RDP Shortpath Features
- Better performance: In the traditional sense, RDP has relied on TCP, which doesn’t do well in high latency environments and when it experiences packet loss. With the new Shortpath feature, RDP can establish a UDP connection using TURN. This will help to reduce latency and provide a better experience.
- Better reliability: When direct UDP communication is blocked or when the path is not good for communication, the TURN server will act as a reliable fallback. This will make sure that the RDP session is active and stable.
- Improved security: With RDP Shortpath the connection is made more secure by using Microsoft’s Azure infrastructure. This will give businesses an additional layer of security and compliance if they are relying on RDP for remote work.
How do you “turn” this on?
The configuration requirements for using the RDP Shortpath functionality are pretty simple. You need to allow the subnets Microsoft has earmarked for Azure Virtual Desktop along with UDP port 3478. The subnets that will be used for this functionality are as follows:
The first subnet listed from the top down is the current subnet that is shared with other Azure services. However, in the very near future, Microsoft is moving to the dedicated subnet 51.5.0.0/16.
Organizations will want to allow both subnets for now to enable a seamless transition between the two.

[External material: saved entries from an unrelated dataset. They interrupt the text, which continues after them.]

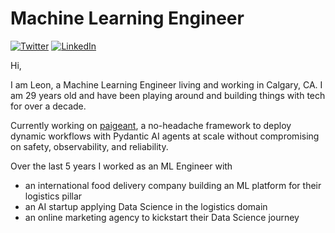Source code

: # Machine Learning Engineer
<a href="https://twitter.com/LeonMenkreo" target="_blank"><img alt="Twitter" src="https://img.shields.io/badge/Twitter-1DA1F2?style=for-the-badge&logo=twitter&logoColor=white" /></a>
<a href="https://www.linkedin.com/in/leon-menkreo-kuntzsch/" target="_blank"><img alt="LinkedIn" src="https://img.shields.io/badge/LinkedIn-0077B5?style=for-the-badge&logo=linkedin&logoColor=white" /></a>

Hi, 

I am Leon, a Machine Learning Engineer living and working in Calgary, CA. I am 29 years old and have been playing around and building things with tech for over a decade.

Currently working on [paigeant](https://github.com/LeonKolyang/paigeant), a no-headache framework to deploy dynamic workflows with Pydantic AI agents at scale without compromising on safety, observability, and reliability.

Over the last 5 years I worked as an ML Engineer with 
- an international food delivery company building an ML platform for their logistics pillar
- an AI startup applying Data Science in the logistics domain 
- an online marketing agency to kickstart their Data Science journey
<!--
I lead the development of a core for a SaaS to helping customers find the right leads at the right time.
The core consisted of a recommendation engine, matching our customers with the right companies.

My work is split between\
🤗 &nbsp;**Building the recommendation engine** around a BERT language model\
🎁 &nbsp;Wrapping everything in **APIs and containers**\
🚀 &nbsp;Pushing the codebase for the SaaS to **production in the cloud**\
🚧 &nbsp;**Maintaining the infrastructure** and integrations with additional modules


Working in a product focused environment pushed my excitement for software infrastructure and cloud deployments to support heavy ML workloads!  
That's why I am focused on\
🚢 &nbsp;**Shipping models** as early and as stable as possible\
🧠 &nbsp;**Optimizing model design** for fast and efficient inference\
🚨 &nbsp;Having an eye on **changing parameters and performances** of a live model\
🚧 &nbsp;**Building and Maintaining infrastructure**\
💡 &nbsp;Integrating services like **message broker and pod scaling** cleverly in the applications design\
💾 &nbsp;Using **SQL-DBs, NoSQL-DBs and unstructured data storages** appropriately and dynamically with ML models
-->
<!--
**LeonKolyang/LeonKolyang** is a ✨ _special_ ✨ repository because its `README.md` (this file) appears on your GitHub profile.

Here are some ideas to get you started:

- 🔭 I’m currently working on ...
- 🌱 I’m currently learning ...
- 👯 I’m looking to collaborate on ...
- 🤔 I’m looking for help with ...
- 💬 Ask me about ...
- 📫 How to reach me: ...
- 😄 Pronouns: ...
- ⚡ Fun fact: ...
-->
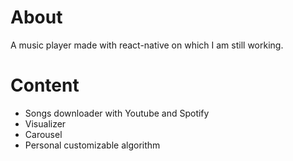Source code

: # About

A music player made with react-native on which I am still working.

# Content

- Songs downloader with Youtube and Spotify
- Visualizer
- Carousel
- Personal customizable algorithm
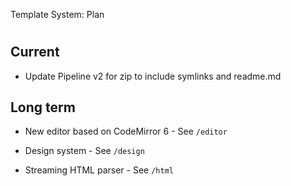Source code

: <Set site_title>Template System: Plan</Set>

<h1><Get site_title></h1>
<Meta title><Get site_title></Meta>

## Current

- Update Pipeline v2 for zip to include symlinks and readme.md

## Long term

- New editor based on CodeMirror 6 - See `/editor`

- Design system - See `/design`

- Streaming HTML parser - See `/html`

IP Subnet | Ports | Use State | Subnet Exclusive to Windows 365 and Azure Virtual Desktop? | Subnet Use |
---|---|---|---|---|
20.202.0.0/16 | UDP: 3478 | Current (as of September 2024) | No | Windows 365, Azure Virtual Desktop, Azure Communication Services |
51.5.0.0/16 | UDP: 3478 | Planned | Yes | Windows 365, Azure Virtual Desktop |
Real-World Impact and Use Cases
Let’s look at a scenario where a user working from a hotel room tries to connect to their work desktop using RDP. We have probably all been in a scenario where the hotel has implemented very stringent network firewall rules that block direct UDP connections. The session may have high latency or even disconnect, making it basically unusable. Now, with Relayed RDP Shortpath, the RDP client can revert to a TURN server to relay the connection over UDP. This will bypass the restrictions and allow for a smooth working connection.
Requirements
- Network Configuration: To use the Relayed RDP Shortpath, the client’s network must allow outbound UDP traffic. Admins may need to configure their firewalls to permit this traffic.
- Client and Server Compatibility: This feature is available on Windows 11 and Windows Server 2022. IT admins will need to make sure their environments are updated to these versions of Windows to take advantage of the new capabilities.

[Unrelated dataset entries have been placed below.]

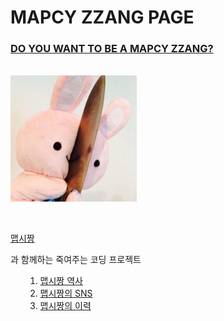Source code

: 
<html>

<head>
<!--  
<title>MAPCY ZZANG</title>
 title: 페이지 제목 -->
<meta charset="utf-8">
<!-- utf8 -->

</head>

<body>


<h1><strong>MAPCY ZZANG PAGE

</h1></strong>


<h3><U><strong>DO YOU WANT TO BE A MAPCY ZZANG?

</U></h1></strong>
<!-- h1~h6: 글자크기
숫자 높을수록 작아진다 -->
<!-- <u>밑줄  -->
<!-- <strong> 굵은 글씨 -->


<p style="margin-top: 10px;: ">
	<!-- 단락 띄기 사이즈 조절 가능 -->


<br>
<!-- <br> 단락 하나 띄기 -->
<img src="knife_rabbit.jpg" width="40%">
<!-- 이미지<img src='' -->


</p>

<!-- <p>의 기능은 <b>와 같지만 <b>는 </b> 필용없음, <p>는 단락 처음,끝</p> 표시-->

<br>

<a href="https://www.youtube.com/watch?v=rKkNcd_svno"> 맵시짱</a>

과 함께하는 죽여주는 코딩 프로젝트 
<ul>
<ol> 
	<!-- <ol> 자동으로 목차 번호 생성 -->
<li><a href= "history.html">맵시짱 역사</li>
<li><a href= "https://www.instagram.com/choi_dolores/">맵시짱의 SNS</li>
<li><a href= "cureer">맵시짱의 이력</li>
</ol>
<!-- 목차간의 경계 <ul> -->
</ul>




</body>
</html>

- TURN Servers: Microsoft’s TURN servers are part of the Azure infrastructure. These servers are placed around the globe to be geo-efficient and help to minimize latency. Organizations using this feature will automatically connect to the nearest TURN server for the best performance.

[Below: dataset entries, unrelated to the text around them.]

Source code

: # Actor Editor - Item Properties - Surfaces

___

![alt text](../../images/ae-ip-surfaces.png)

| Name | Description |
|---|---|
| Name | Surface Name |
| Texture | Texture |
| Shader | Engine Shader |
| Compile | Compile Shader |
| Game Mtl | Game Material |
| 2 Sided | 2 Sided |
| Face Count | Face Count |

Hybrid and remote work here to stay
The bolstering of remote protocols and technologies by Microsoft in the case of the recent addition of RDP Shortpath signals a continued trend that hybrid and remote work environments are here to stay. Since security has been front and center of remote work discussions, RDP Shortpath helps to make this much less of an issue.
Introducing TURN into RDP sessions emphasizes the importance from Microsoft’s perspective to have resilient network protocols underpinning technologies like Azure Virtual Desktops (AVDs).
Wrapping up
Microsoft introducing the RDP Shortpath connectivity option is a really great enhancement to remote desktop technologies that Azure Virtual Desktop is built around. With TURN integrated into RDP to AVD, Microsoft is helping to ease connectivity challenges that admins may have struggled with using complex network topologies and bolstering remote or hybrid worker connectivity. Overall, it will lead to less issues for the IT helpdesk and a smoother experience for end users.